EXCERPTED RECORDS

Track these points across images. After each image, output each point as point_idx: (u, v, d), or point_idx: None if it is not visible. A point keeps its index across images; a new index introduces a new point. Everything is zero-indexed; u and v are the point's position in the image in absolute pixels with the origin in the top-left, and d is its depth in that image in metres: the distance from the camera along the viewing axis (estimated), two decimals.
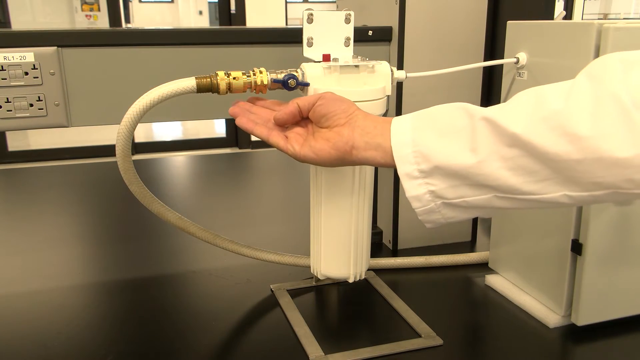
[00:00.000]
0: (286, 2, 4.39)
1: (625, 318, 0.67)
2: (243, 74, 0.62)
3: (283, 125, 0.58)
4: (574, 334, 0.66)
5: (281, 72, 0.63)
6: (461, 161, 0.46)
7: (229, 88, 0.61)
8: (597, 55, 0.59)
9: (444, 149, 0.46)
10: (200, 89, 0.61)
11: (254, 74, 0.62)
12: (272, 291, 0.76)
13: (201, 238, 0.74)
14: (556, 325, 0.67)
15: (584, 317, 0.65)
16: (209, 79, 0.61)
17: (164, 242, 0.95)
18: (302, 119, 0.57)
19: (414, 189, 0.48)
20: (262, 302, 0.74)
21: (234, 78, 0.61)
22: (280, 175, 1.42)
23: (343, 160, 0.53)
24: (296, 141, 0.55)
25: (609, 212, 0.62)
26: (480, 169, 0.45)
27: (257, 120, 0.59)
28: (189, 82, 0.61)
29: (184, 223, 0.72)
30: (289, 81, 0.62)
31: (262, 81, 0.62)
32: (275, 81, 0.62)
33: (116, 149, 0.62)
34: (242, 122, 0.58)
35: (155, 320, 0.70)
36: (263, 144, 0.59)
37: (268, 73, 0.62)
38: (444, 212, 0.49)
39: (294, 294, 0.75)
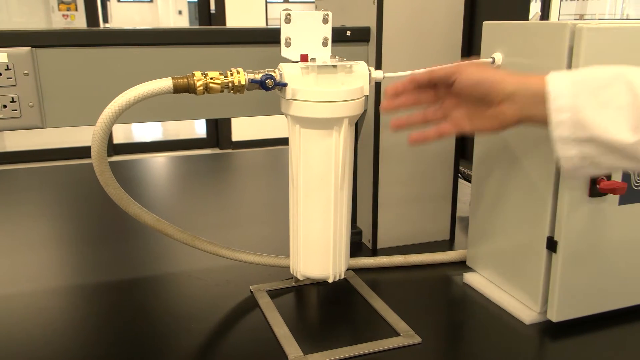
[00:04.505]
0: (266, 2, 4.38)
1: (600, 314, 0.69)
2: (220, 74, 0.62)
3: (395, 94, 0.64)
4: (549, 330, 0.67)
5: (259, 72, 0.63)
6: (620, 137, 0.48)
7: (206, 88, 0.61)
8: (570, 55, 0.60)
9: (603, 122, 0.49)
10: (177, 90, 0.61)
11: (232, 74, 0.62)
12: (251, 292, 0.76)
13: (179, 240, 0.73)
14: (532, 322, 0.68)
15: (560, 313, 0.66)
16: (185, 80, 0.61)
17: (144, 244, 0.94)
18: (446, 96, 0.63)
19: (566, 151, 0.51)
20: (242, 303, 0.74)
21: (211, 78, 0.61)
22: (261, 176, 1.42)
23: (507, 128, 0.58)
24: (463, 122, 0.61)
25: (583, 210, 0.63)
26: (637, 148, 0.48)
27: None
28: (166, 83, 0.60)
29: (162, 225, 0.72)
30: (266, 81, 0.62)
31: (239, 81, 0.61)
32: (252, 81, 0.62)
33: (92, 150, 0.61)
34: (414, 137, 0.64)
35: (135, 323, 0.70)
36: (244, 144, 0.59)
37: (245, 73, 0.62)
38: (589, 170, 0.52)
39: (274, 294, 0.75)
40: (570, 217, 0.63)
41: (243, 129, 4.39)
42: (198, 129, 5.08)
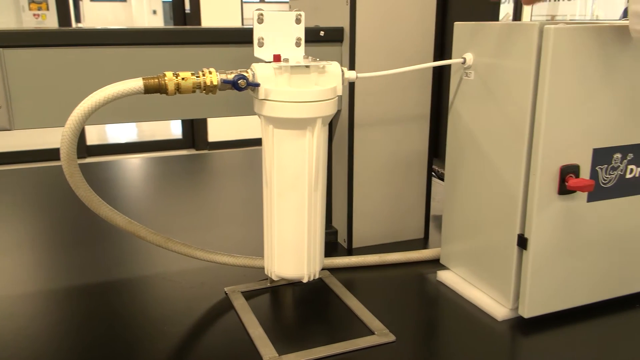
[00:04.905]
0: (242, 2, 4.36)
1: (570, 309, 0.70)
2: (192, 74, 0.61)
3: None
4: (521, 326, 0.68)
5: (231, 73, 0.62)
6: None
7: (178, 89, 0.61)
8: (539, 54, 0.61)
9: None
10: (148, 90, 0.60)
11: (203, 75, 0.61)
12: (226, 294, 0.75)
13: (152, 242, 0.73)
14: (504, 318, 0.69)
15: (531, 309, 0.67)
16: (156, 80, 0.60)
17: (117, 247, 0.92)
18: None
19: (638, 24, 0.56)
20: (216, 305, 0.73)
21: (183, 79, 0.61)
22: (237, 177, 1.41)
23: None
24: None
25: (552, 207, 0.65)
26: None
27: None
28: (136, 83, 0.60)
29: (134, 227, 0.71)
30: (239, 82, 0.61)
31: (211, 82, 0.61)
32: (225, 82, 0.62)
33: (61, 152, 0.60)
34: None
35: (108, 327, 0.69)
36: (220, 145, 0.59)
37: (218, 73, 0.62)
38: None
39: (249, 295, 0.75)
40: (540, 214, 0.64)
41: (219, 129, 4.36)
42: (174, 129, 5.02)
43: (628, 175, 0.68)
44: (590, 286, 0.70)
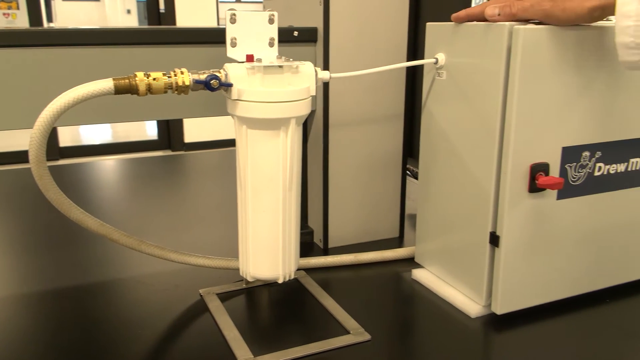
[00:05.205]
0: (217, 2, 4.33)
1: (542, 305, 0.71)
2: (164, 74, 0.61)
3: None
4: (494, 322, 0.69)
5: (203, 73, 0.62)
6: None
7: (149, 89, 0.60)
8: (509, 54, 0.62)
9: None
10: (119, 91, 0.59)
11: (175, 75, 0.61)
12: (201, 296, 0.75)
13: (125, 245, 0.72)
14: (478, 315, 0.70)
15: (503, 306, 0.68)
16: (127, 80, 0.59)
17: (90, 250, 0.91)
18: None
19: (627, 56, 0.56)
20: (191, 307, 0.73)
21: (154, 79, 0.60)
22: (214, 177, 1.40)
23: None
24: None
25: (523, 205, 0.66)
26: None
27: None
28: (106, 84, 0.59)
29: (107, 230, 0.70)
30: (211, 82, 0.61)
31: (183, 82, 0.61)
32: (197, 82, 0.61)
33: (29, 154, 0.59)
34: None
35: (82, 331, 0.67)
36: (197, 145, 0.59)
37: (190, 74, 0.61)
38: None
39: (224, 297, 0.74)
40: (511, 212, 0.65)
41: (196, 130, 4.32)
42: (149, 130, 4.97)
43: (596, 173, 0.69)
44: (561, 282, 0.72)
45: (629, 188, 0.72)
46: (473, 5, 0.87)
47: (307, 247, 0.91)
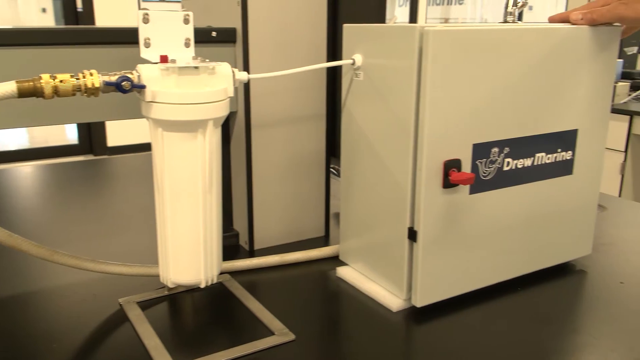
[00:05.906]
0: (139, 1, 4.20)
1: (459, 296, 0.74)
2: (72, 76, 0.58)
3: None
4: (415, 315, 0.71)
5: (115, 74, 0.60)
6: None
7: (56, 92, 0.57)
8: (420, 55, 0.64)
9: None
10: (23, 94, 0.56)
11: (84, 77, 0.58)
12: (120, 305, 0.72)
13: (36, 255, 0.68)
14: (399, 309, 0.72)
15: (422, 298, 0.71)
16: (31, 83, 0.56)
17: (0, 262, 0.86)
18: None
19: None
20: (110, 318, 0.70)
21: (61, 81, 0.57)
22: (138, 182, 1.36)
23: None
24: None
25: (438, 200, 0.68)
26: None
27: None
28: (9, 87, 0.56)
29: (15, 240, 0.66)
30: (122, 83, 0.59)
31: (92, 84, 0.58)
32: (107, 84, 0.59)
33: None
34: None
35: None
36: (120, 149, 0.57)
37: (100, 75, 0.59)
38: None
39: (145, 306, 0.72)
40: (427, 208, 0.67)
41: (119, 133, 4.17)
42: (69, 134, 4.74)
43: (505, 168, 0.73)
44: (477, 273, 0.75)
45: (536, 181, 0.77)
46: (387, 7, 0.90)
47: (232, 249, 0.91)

TASK ITEM
Retype nothing except the lines from the first line of the listing above through the line with "20: (262, 302, 0.74)", exactly as they stand, and no pictures.

ANSWER BOX
Track these points across images. After each image, output each point as point_idx: (u, v, d), or point_idx: None if it is not visible. A point keeps its index across images; a new index introduces a new point. Everything is zero-indexed; u and v are the point's position in the image in absolute pixels with the origin in the top-left, and d is its depth in that image in metres: the distance from the camera along the viewing axis (estimated), two decimals.
[00:00.000]
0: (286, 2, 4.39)
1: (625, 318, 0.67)
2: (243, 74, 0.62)
3: (283, 125, 0.58)
4: (574, 334, 0.66)
5: (281, 72, 0.63)
6: (461, 161, 0.46)
7: (229, 88, 0.61)
8: (597, 55, 0.59)
9: (444, 149, 0.46)
10: (200, 89, 0.61)
11: (254, 74, 0.62)
12: (272, 291, 0.76)
13: (201, 238, 0.74)
14: (556, 325, 0.67)
15: (584, 317, 0.65)
16: (209, 79, 0.61)
17: (164, 242, 0.95)
18: (302, 119, 0.57)
19: (414, 189, 0.48)
20: (262, 302, 0.74)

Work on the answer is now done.